Cacher la misère de la première ville hôte de la Coupe du monde via Soccer City, le nouveau stade, gigantesque ouvrage sur la route de Soweto, prêt à accueillir notamment le match d’ouverture et la finale ? Pour Wandile Zwane, human development director à la municipalité de Jo’burg, il ne s’agit pas de masquer ceux “qui participent aussi de l’activité économique de la ville en ramassant une part importante des ordures”. Mais avant tout de “trouver une solution de logement à long terme, pas trop éloigné de leur zone de ramassage, comprenant un lieu où ils peuvent garder en sécurité leur chariot, leur bien le plus précieux, notamment pour ceux qui rentrent chez eux en fin de semaine, et avec un accompagnement pour les plus désocialisés. C’est un des challenges de la Coupe du monde, un de ces dossiers que l’événement nous oblige à accélérer…” Toute une aile d’un immeuble d’habitation, d’une capacité d’accueil de 200 personnes, leur serait d’ores et déjà réservée, “mais nous n’avons pas l’argent pour lancer ce programme, nous recherchons actuellement des financements privés, je peux vous dire que cela ne sera pas prêt d’ici juin”.
Pas sûr que McDo, restaurant officiel de la Coupe du monde, leur préfère les centaines de gamins de la classe moyenne sélectionnés pour être les “McDonald’s player escort” des joueurs des 32 nations jusqu’au terrain, sous le regard des caméras. Et ceux du pont, seront-ils encore visibles pendant la Coupe du monde ? “Je ne peux pas le dire, cet endroit n’est pas non plus fait pour y vivre.”
Sthembiso, le regard inquiet, assis sur un des matelas du campement, bermuda long, T-shirt moulant, “amaqoqo” au poignet, ce bracelet zoulou traditionnellement en peau et poil de félin ou de girafe, celui qui offre la protection des ancêtres, fait tache ici.

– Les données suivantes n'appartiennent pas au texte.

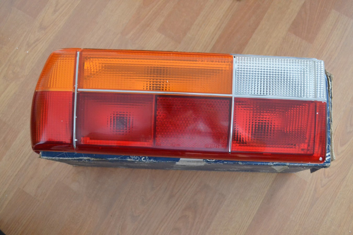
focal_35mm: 36
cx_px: 176
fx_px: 353
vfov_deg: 36.9
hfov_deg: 53.1
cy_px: 118
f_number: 4
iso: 3200
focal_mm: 24
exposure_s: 1/50
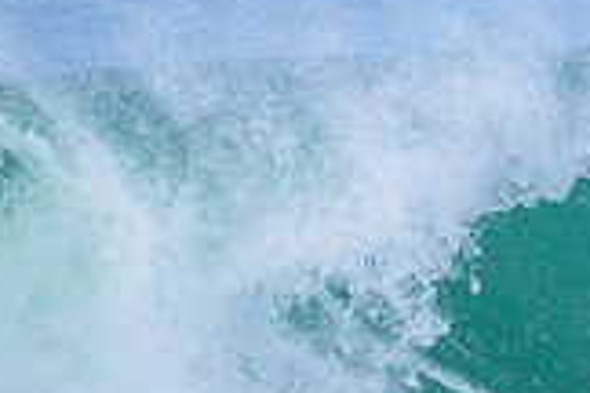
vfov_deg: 0.5
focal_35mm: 2863
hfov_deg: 0.7
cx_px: 972
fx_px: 46918
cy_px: 388
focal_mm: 800
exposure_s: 1/2000
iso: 2200
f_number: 11
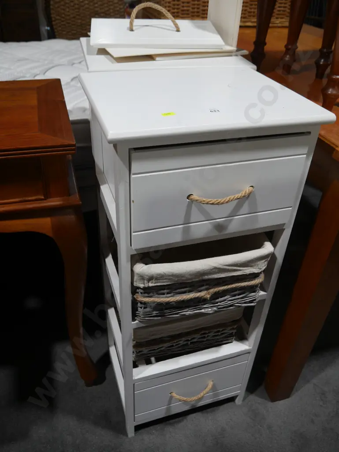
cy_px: 226
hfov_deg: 49.8
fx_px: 365
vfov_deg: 63.4
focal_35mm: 28
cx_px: 170
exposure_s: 1/100
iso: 200
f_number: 4
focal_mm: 14
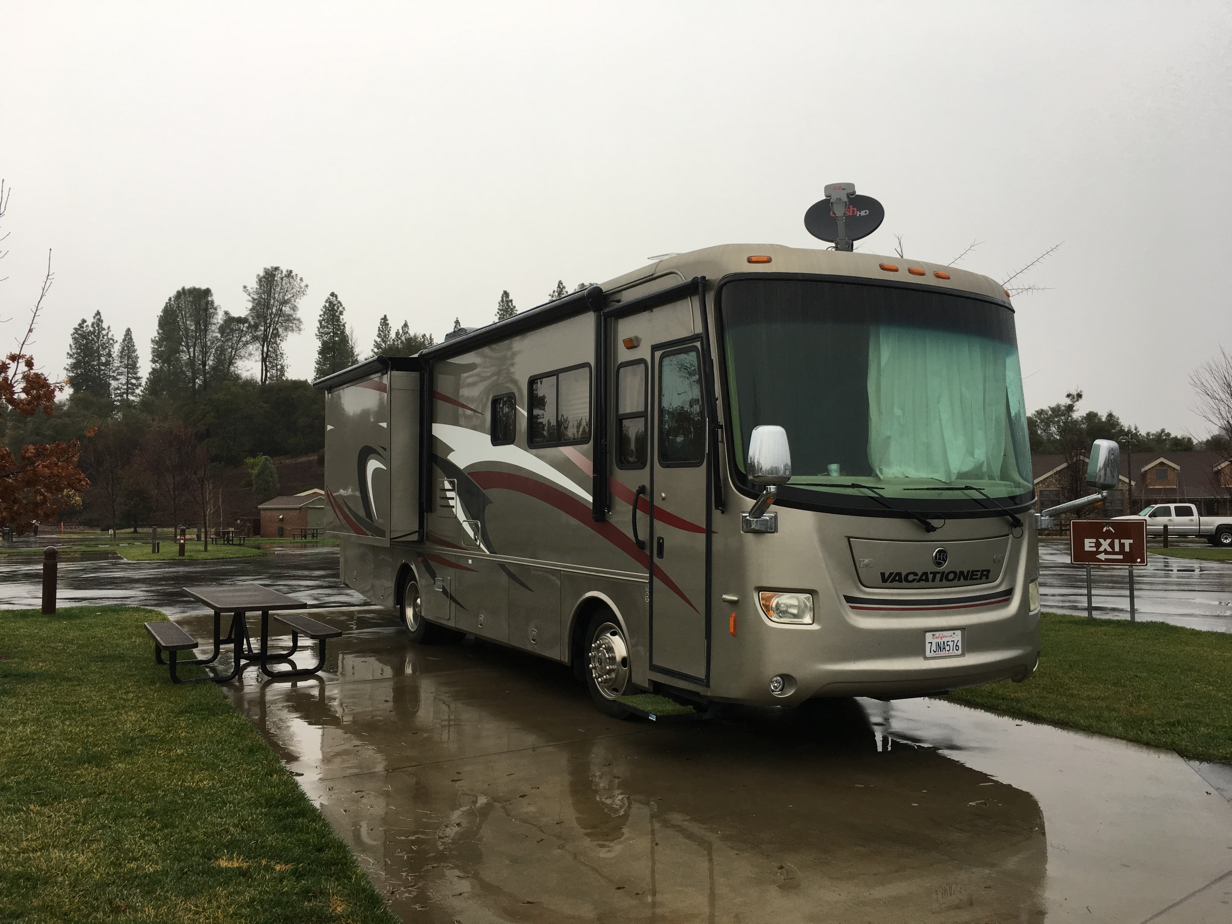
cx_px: 616
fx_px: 1032
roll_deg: -0.3
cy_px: 462
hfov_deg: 61.7
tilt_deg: +5.1
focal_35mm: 29
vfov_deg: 48.2
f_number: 2.2
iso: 32
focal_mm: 4.15
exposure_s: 1/120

Il a 22 ans, vient d’arriver sans le sou de son Kwazulu-Natal en quête de sa mère qui habite Katlehong, un des townships de la périphérie éloignée de Jo’burg. Il n’a pas d’adresse plus précise, plus d’argent pour se payer le taxi-co, il cherchait un endroit où dormir, on lui a dit de venir ici, on lui a laissé une paillasse, une couverture. “Je vais travailler demain, comme les gens ici, j’espère qu’ils vont m’aider pour que je ramasse moi aussi des cartons pour me faire un peu d’argent, aller a Katlehong, trouver ma mère et retourner a l’école, je veux étudier. Si je ne la trouve pas, je retourne chez moi”. Dernier rêve sous le pont ?

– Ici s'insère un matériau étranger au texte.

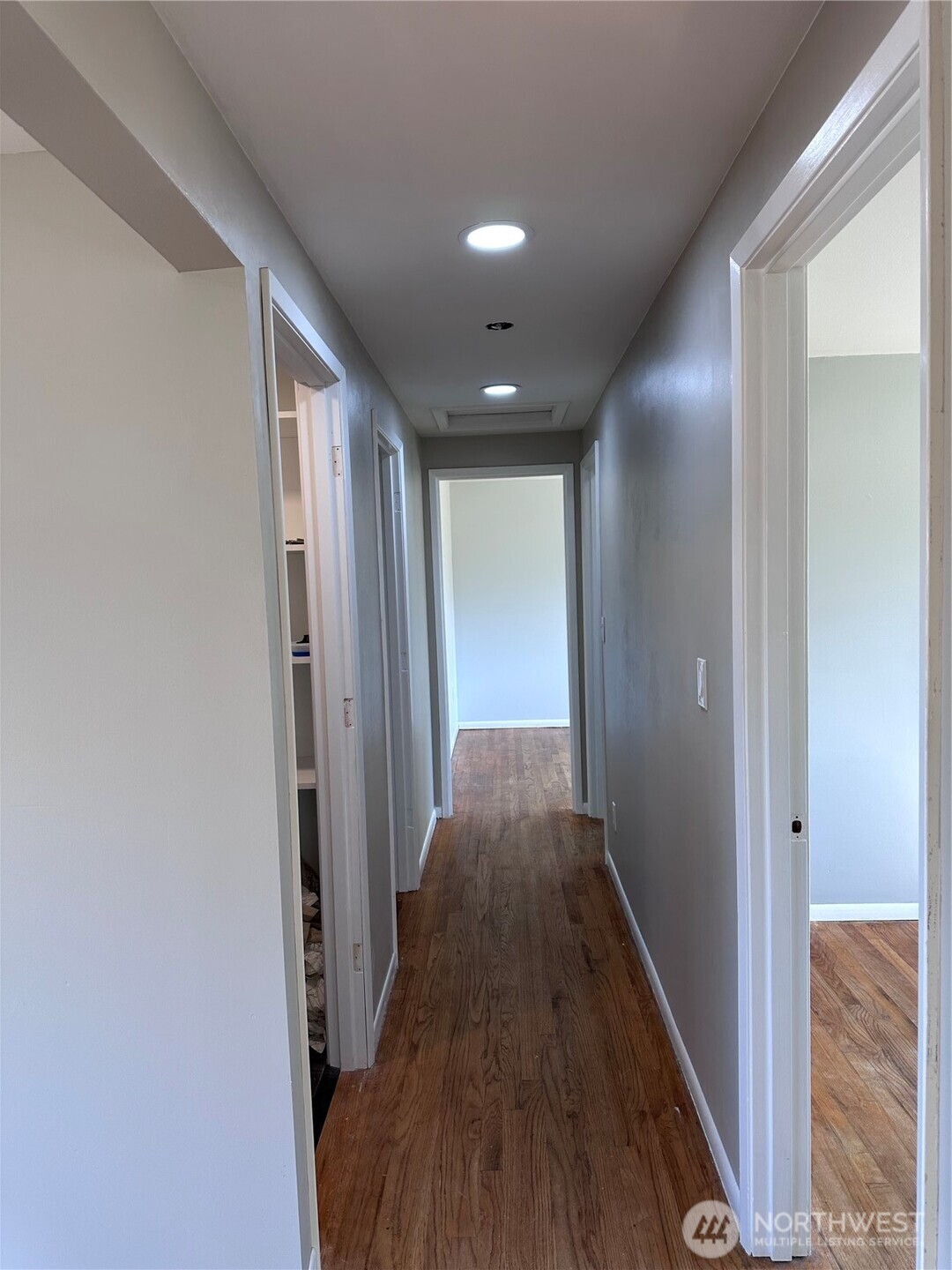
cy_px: 635
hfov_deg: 56.8
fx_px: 880
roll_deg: +2.1
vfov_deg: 71.6
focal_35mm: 24
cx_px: 476
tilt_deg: -3.0
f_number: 1.78
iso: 125
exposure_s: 1/120
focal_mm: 6.86
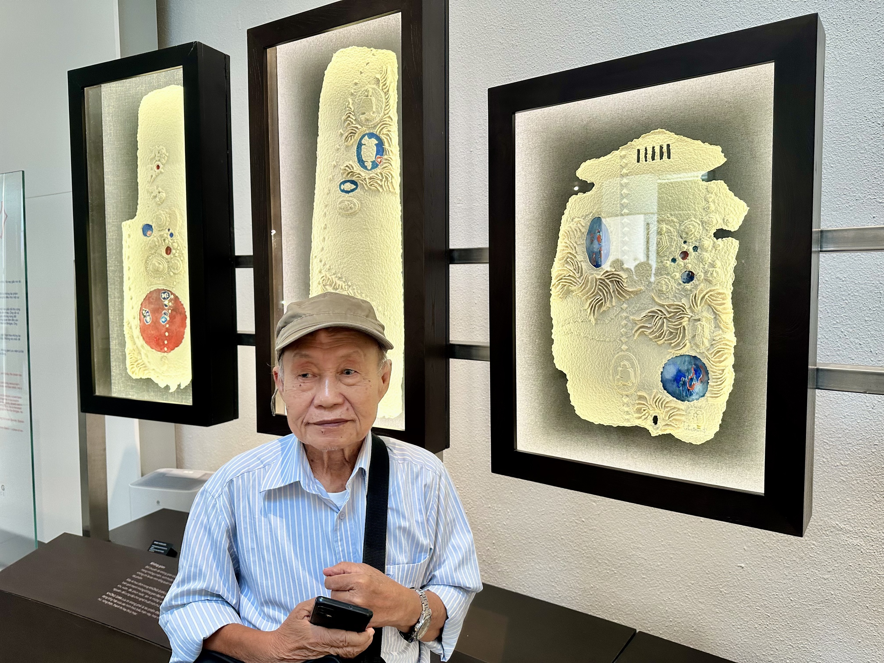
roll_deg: -0.1
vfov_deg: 56.8
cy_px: 332
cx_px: 442
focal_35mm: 24
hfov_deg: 71.6
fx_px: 613
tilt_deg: -2.7
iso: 160
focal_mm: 6.86
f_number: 1.78
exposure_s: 1/100
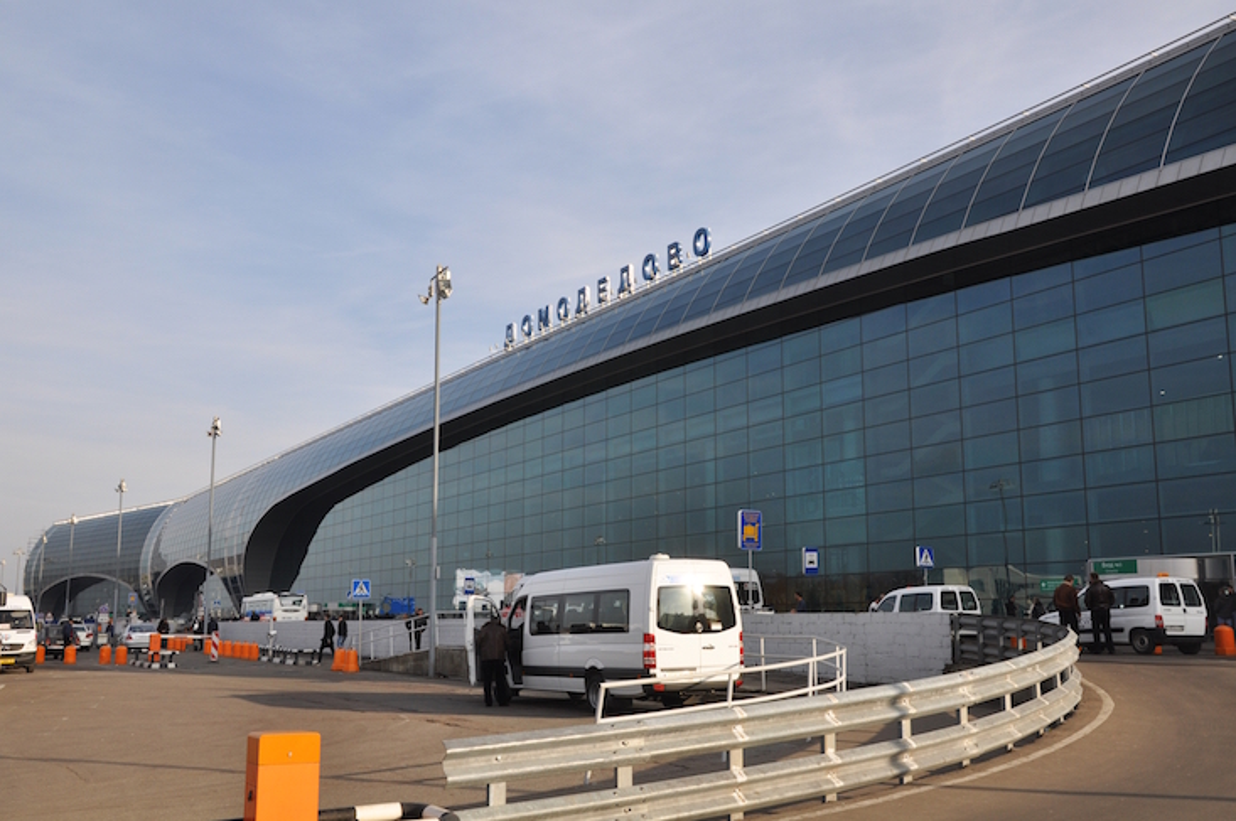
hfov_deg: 53.2
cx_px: 618
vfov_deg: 36.8
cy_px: 410
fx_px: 1235
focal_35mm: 36
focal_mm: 24
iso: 200
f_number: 9
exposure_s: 1/320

(1) District 9 Ce film de science-fiction produit par Peter Jackson (réalisateur de la trilogie Le Seigneur des anneaux et de King-Kong) fait ouvertement référence à l’apartheid. Le titre du film lui-même est inspiré du District 6, un quartier du Cap vidé de ses 60000 habitants non blancs en 1966, tous relogés à 25 kilomètres plus loin. Le film évoque également des événements plus actuels dans l’Afrique du Sud postapartheid avec les déplacements de population des zones d’habitation “informelles”, dont les plus récents à l’occasion de la Coupe du monde.
Lire “Homeless carted out of Cape Town and Johannesburg for World Cup”,Sunday Times, 1er novembre 2009.
(2) Remade Recycling Cette entreprise sud-africaine, fondée en 1987, permet à environ 3 000 personnes travaillant dans les rues de vivre en collectant des rebuts recyclables en les déposant dans un de ses dix centres de collectes.